• **DATA PROVIDED**

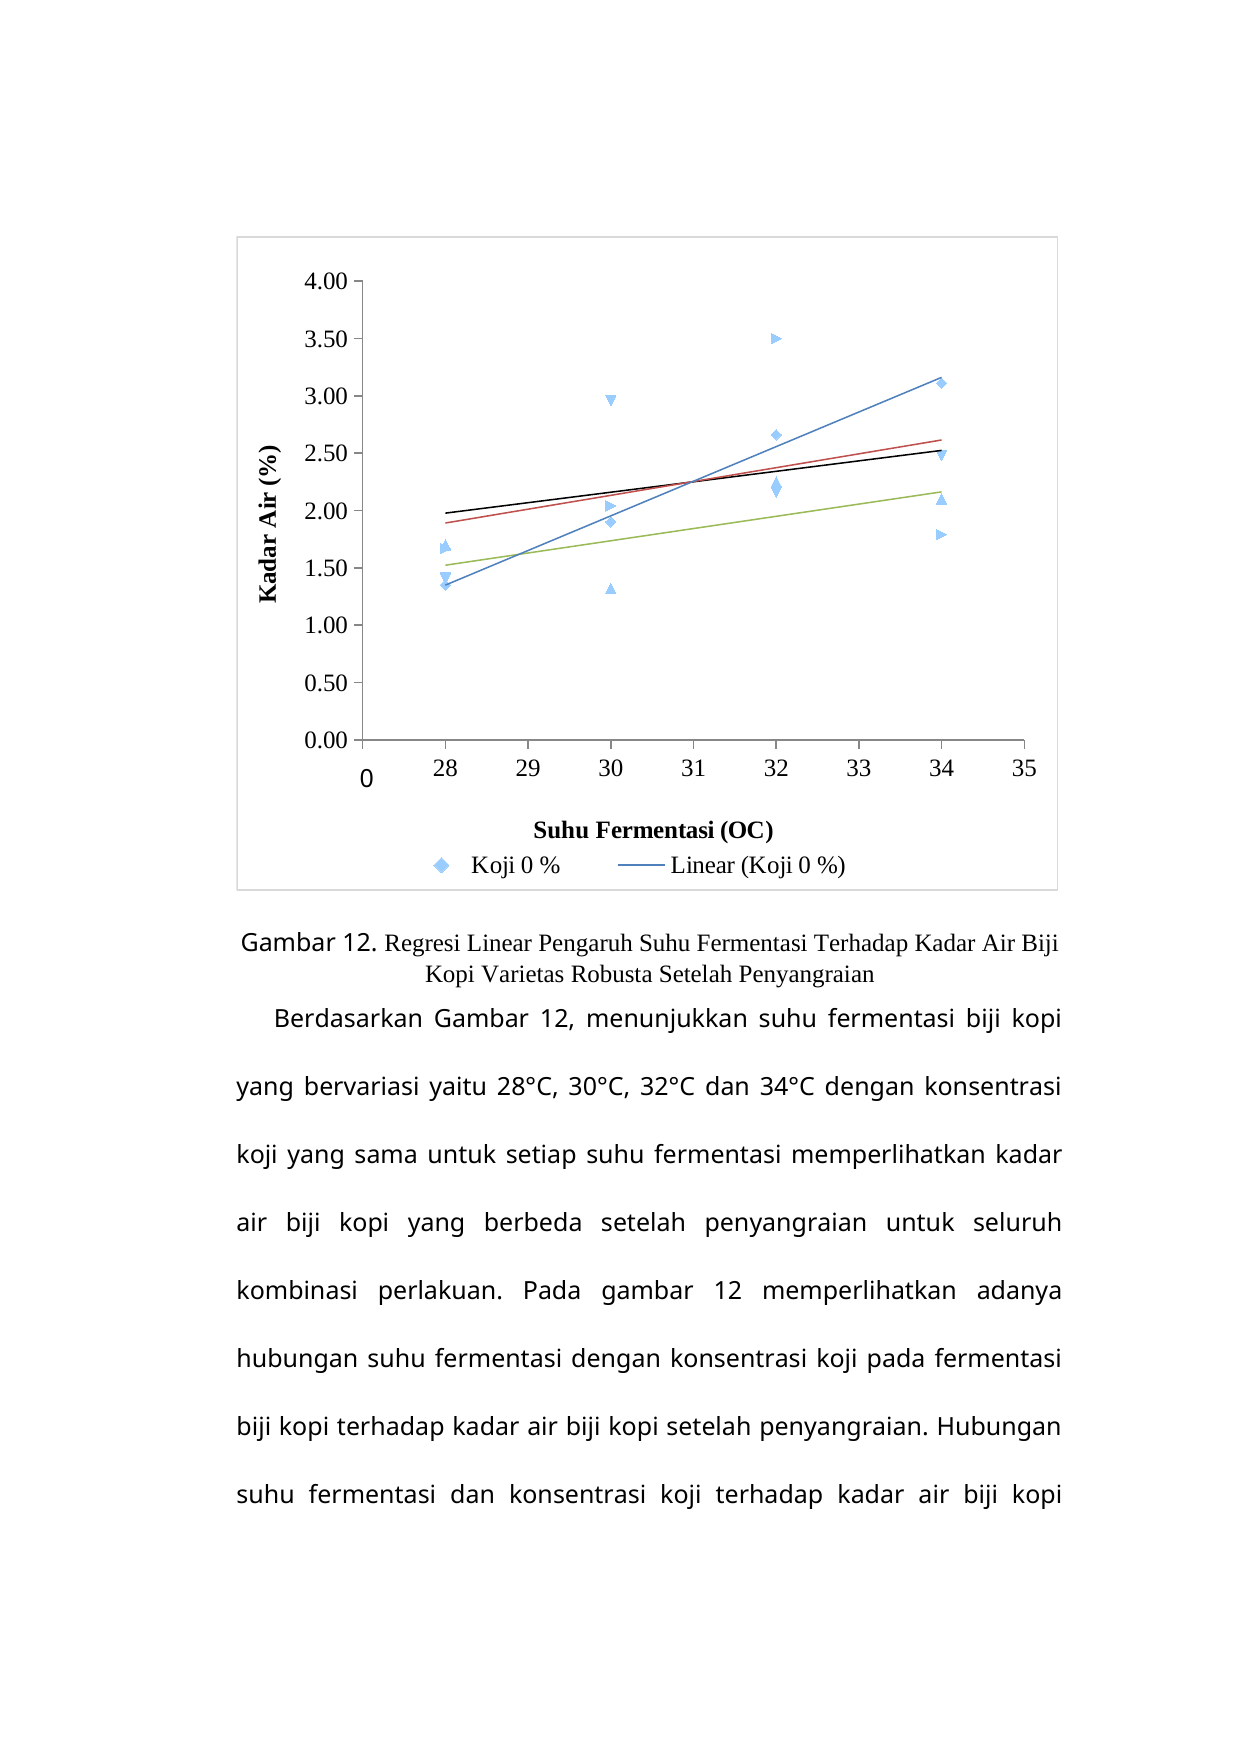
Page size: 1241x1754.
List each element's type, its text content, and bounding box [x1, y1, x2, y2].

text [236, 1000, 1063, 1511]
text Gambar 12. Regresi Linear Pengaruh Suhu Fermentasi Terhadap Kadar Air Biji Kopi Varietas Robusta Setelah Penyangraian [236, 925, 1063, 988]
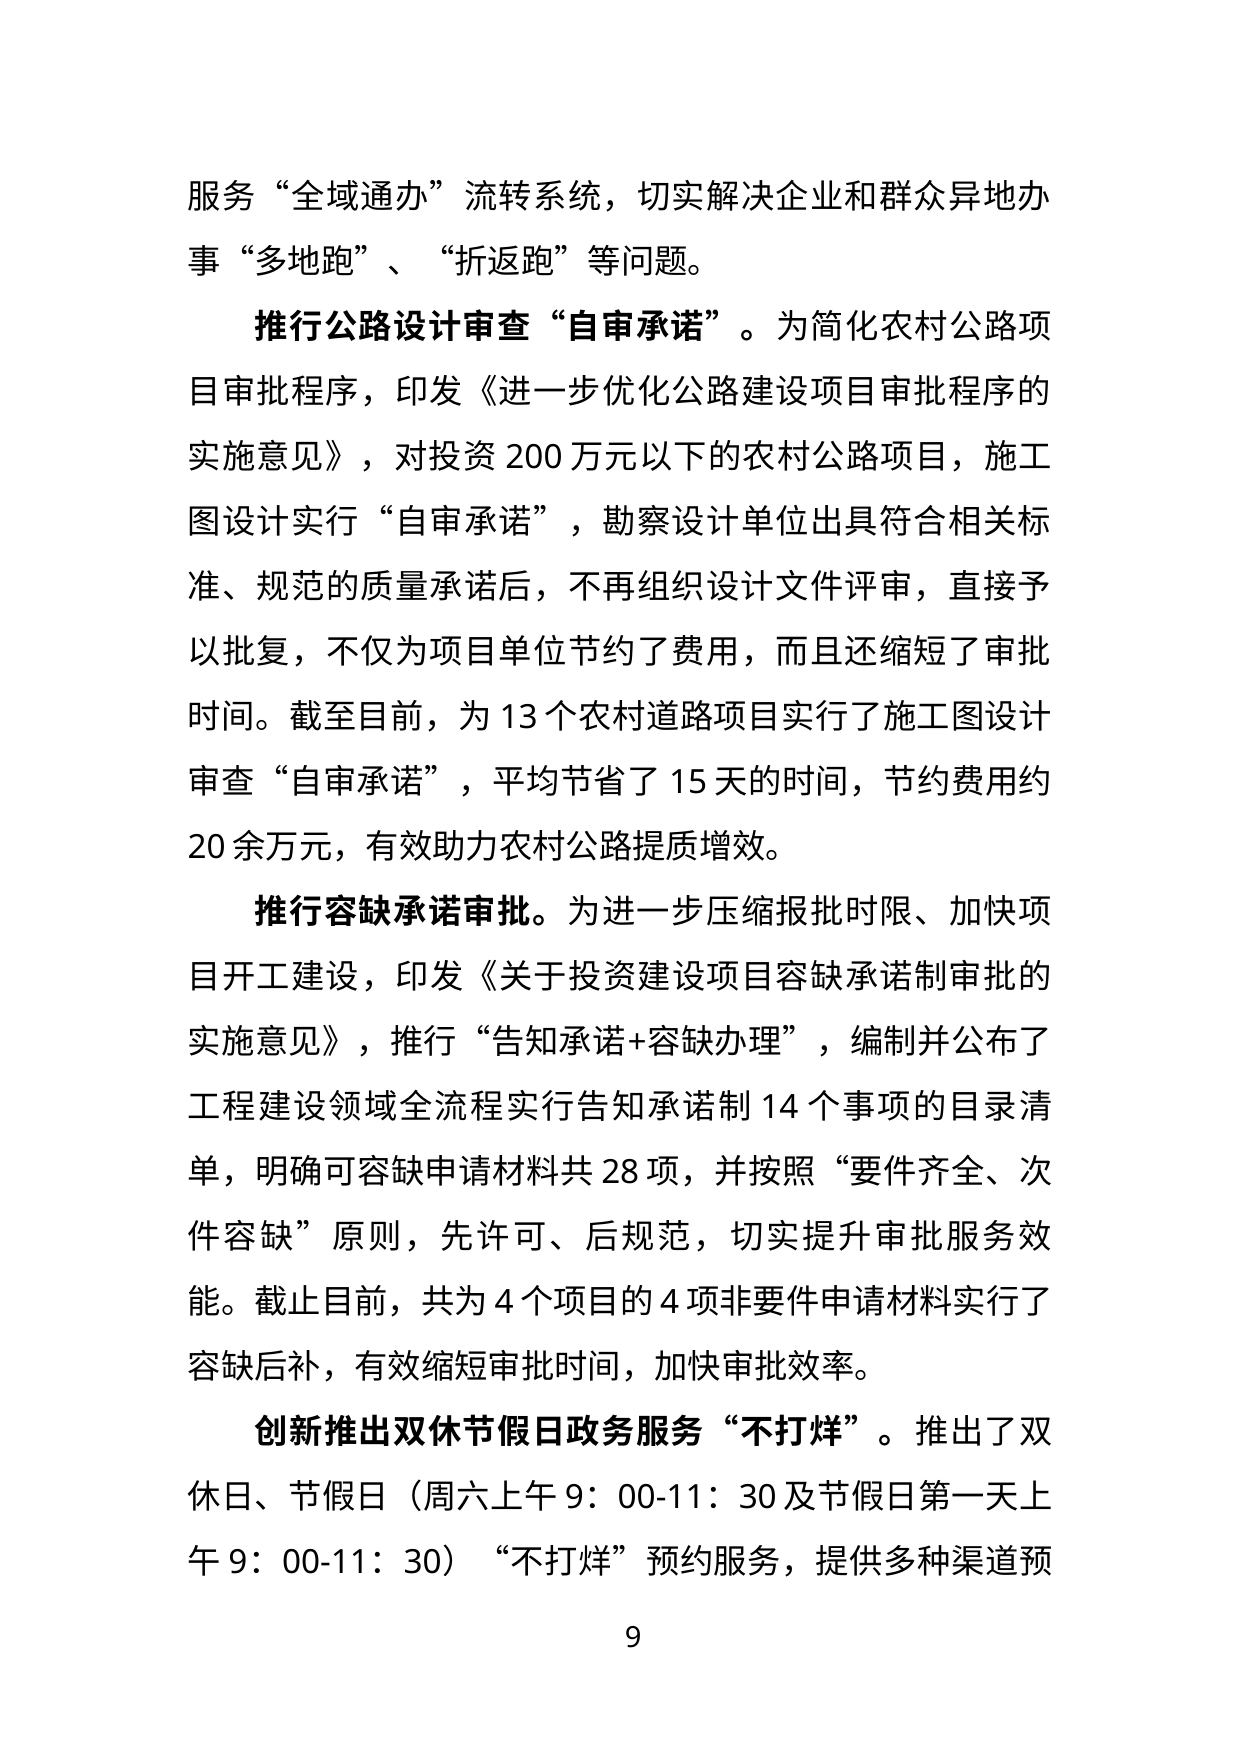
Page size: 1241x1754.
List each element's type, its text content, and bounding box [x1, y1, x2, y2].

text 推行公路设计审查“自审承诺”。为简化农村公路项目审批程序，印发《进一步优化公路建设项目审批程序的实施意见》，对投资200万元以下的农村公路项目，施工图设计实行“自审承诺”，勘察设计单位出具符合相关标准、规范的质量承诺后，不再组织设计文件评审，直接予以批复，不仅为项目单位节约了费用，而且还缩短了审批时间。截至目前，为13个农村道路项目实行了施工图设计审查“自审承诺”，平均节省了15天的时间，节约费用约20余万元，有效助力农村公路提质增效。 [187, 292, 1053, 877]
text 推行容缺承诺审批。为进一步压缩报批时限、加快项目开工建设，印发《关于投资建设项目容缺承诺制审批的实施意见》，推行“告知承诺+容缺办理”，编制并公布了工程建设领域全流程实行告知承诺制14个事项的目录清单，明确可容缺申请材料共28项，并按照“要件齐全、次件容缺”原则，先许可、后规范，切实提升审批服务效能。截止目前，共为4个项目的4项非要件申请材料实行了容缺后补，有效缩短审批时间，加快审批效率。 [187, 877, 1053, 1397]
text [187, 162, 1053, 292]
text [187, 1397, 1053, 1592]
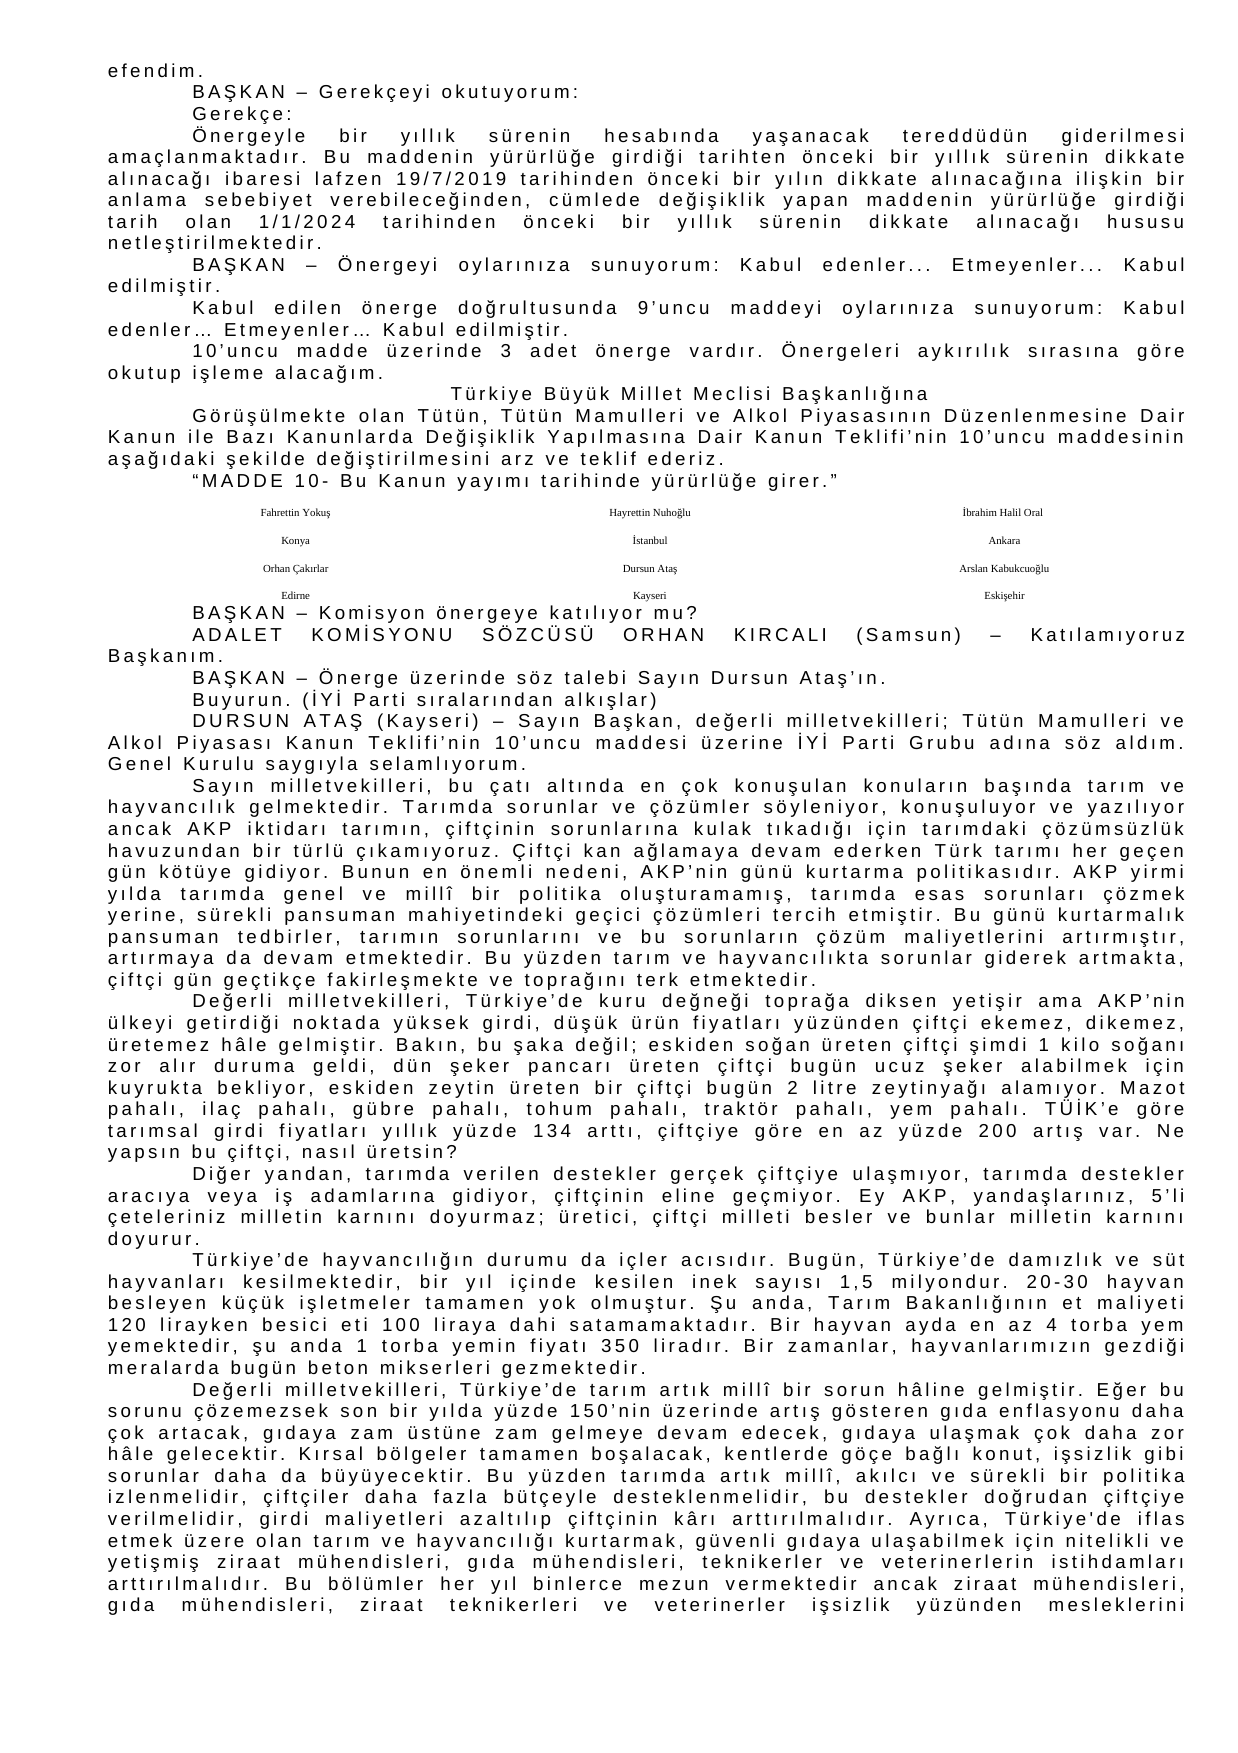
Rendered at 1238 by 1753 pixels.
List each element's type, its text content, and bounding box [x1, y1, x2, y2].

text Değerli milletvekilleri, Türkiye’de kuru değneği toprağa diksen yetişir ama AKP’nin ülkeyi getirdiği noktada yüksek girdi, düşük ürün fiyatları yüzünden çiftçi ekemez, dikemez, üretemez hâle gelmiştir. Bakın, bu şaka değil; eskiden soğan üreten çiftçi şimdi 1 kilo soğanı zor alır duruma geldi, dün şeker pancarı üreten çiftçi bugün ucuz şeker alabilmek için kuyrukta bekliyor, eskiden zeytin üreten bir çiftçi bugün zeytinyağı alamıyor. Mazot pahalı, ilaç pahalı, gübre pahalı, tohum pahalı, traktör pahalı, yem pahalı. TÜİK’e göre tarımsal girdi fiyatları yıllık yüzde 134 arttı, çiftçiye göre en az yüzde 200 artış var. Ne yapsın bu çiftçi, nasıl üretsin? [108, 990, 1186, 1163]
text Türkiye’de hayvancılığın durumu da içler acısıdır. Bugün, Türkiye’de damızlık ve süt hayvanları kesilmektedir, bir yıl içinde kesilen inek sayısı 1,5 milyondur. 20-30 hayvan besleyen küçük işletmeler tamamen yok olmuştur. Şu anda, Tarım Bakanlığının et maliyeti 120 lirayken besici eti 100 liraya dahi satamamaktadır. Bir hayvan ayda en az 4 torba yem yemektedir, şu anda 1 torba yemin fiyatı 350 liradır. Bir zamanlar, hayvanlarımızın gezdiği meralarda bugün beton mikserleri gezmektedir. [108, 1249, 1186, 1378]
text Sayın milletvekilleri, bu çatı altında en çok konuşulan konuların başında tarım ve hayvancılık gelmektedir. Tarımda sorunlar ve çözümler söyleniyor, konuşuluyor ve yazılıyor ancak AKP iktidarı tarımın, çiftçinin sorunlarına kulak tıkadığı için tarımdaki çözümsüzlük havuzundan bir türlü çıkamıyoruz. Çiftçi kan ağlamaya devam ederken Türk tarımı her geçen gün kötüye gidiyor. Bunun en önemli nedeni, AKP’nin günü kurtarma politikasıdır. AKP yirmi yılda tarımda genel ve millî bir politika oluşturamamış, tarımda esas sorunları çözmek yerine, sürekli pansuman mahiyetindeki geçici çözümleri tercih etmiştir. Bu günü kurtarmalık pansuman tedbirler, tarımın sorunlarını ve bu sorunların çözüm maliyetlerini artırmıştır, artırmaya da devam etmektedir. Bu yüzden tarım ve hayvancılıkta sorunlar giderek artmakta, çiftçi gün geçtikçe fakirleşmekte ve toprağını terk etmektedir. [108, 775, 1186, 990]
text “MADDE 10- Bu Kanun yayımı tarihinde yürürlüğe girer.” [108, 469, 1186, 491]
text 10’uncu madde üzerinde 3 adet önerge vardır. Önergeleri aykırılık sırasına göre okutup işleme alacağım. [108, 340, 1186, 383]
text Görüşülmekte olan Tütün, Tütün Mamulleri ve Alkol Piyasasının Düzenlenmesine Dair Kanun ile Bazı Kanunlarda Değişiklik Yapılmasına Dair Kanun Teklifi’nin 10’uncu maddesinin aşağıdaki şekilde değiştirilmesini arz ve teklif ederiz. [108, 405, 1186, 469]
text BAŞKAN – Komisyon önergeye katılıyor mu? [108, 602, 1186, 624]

• **HOW TO COMPLETE THIS TASK**
Without the pictures, retype each line of the records above exactly.

• **RESULT BELOW**
Page size: 1241x1754.
List each element's type, its text content, and bounding box [x1, y1, x2, y2].

text [236, 1000, 1063, 1511]
text Gambar 12. Regresi Linear Pengaruh Suhu Fermentasi Terhadap Kadar Air Biji Kopi Varietas Robusta Setelah Penyangraian [236, 925, 1063, 988]
Page size: 1241x1754.
List each element's type, its text content, and bounding box [x1, y1, x2, y2].

text 推行公路设计审查“自审承诺”。为简化农村公路项目审批程序，印发《进一步优化公路建设项目审批程序的实施意见》，对投资200万元以下的农村公路项目，施工图设计实行“自审承诺”，勘察设计单位出具符合相关标准、规范的质量承诺后，不再组织设计文件评审，直接予以批复，不仅为项目单位节约了费用，而且还缩短了审批时间。截至目前，为13个农村道路项目实行了施工图设计审查“自审承诺”，平均节省了15天的时间，节约费用约20余万元，有效助力农村公路提质增效。 [187, 292, 1053, 877]
text 推行容缺承诺审批。为进一步压缩报批时限、加快项目开工建设，印发《关于投资建设项目容缺承诺制审批的实施意见》，推行“告知承诺+容缺办理”，编制并公布了工程建设领域全流程实行告知承诺制14个事项的目录清单，明确可容缺申请材料共28项，并按照“要件齐全、次件容缺”原则，先许可、后规范，切实提升审批服务效能。截止目前，共为4个项目的4项非要件申请材料实行了容缺后补，有效缩短审批时间，加快审批效率。 [187, 877, 1053, 1397]
text [187, 162, 1053, 292]
text [187, 1397, 1053, 1592]
Rendered at 1238 by 1753 pixels.
List each element's type, its text content, and bounding box [x1, y1, x2, y2].

text Değerli milletvekilleri, Türkiye’de kuru değneği toprağa diksen yetişir ama AKP’nin ülkeyi getirdiği noktada yüksek girdi, düşük ürün fiyatları yüzünden çiftçi ekemez, dikemez, üretemez hâle gelmiştir. Bakın, bu şaka değil; eskiden soğan üreten çiftçi şimdi 1 kilo soğanı zor alır duruma geldi, dün şeker pancarı üreten çiftçi bugün ucuz şeker alabilmek için kuyrukta bekliyor, eskiden zeytin üreten bir çiftçi bugün zeytinyağı alamıyor. Mazot pahalı, ilaç pahalı, gübre pahalı, tohum pahalı, traktör pahalı, yem pahalı. TÜİK’e göre tarımsal girdi fiyatları yıllık yüzde 134 arttı, çiftçiye göre en az yüzde 200 artış var. Ne yapsın bu çiftçi, nasıl üretsin? [108, 990, 1186, 1163]
text Türkiye’de hayvancılığın durumu da içler acısıdır. Bugün, Türkiye’de damızlık ve süt hayvanları kesilmektedir, bir yıl içinde kesilen inek sayısı 1,5 milyondur. 20-30 hayvan besleyen küçük işletmeler tamamen yok olmuştur. Şu anda, Tarım Bakanlığının et maliyeti 120 lirayken besici eti 100 liraya dahi satamamaktadır. Bir hayvan ayda en az 4 torba yem yemektedir, şu anda 1 torba yemin fiyatı 350 liradır. Bir zamanlar, hayvanlarımızın gezdiği meralarda bugün beton mikserleri gezmektedir. [108, 1249, 1186, 1378]
text Sayın milletvekilleri, bu çatı altında en çok konuşulan konuların başında tarım ve hayvancılık gelmektedir. Tarımda sorunlar ve çözümler söyleniyor, konuşuluyor ve yazılıyor ancak AKP iktidarı tarımın, çiftçinin sorunlarına kulak tıkadığı için tarımdaki çözümsüzlük havuzundan bir türlü çıkamıyoruz. Çiftçi kan ağlamaya devam ederken Türk tarımı her geçen gün kötüye gidiyor. Bunun en önemli nedeni, AKP’nin günü kurtarma politikasıdır. AKP yirmi yılda tarımda genel ve millî bir politika oluşturamamış, tarımda esas sorunları çözmek yerine, sürekli pansuman mahiyetindeki geçici çözümleri tercih etmiştir. Bu günü kurtarmalık pansuman tedbirler, tarımın sorunlarını ve bu sorunların çözüm maliyetlerini artırmıştır, artırmaya da devam etmektedir. Bu yüzden tarım ve hayvancılıkta sorunlar giderek artmakta, çiftçi gün geçtikçe fakirleşmekte ve toprağını terk etmektedir. [108, 775, 1186, 990]
text “MADDE 10- Bu Kanun yayımı tarihinde yürürlüğe girer.” [108, 469, 1186, 491]
text 10’uncu madde üzerinde 3 adet önerge vardır. Önergeleri aykırılık sırasına göre okutup işleme alacağım. [108, 340, 1186, 383]
text Görüşülmekte olan Tütün, Tütün Mamulleri ve Alkol Piyasasının Düzenlenmesine Dair Kanun ile Bazı Kanunlarda Değişiklik Yapılmasına Dair Kanun Teklifi’nin 10’uncu maddesinin aşağıdaki şekilde değiştirilmesini arz ve teklif ederiz. [108, 405, 1186, 469]
text BAŞKAN – Komisyon önergeye katılıyor mu? [108, 602, 1186, 624]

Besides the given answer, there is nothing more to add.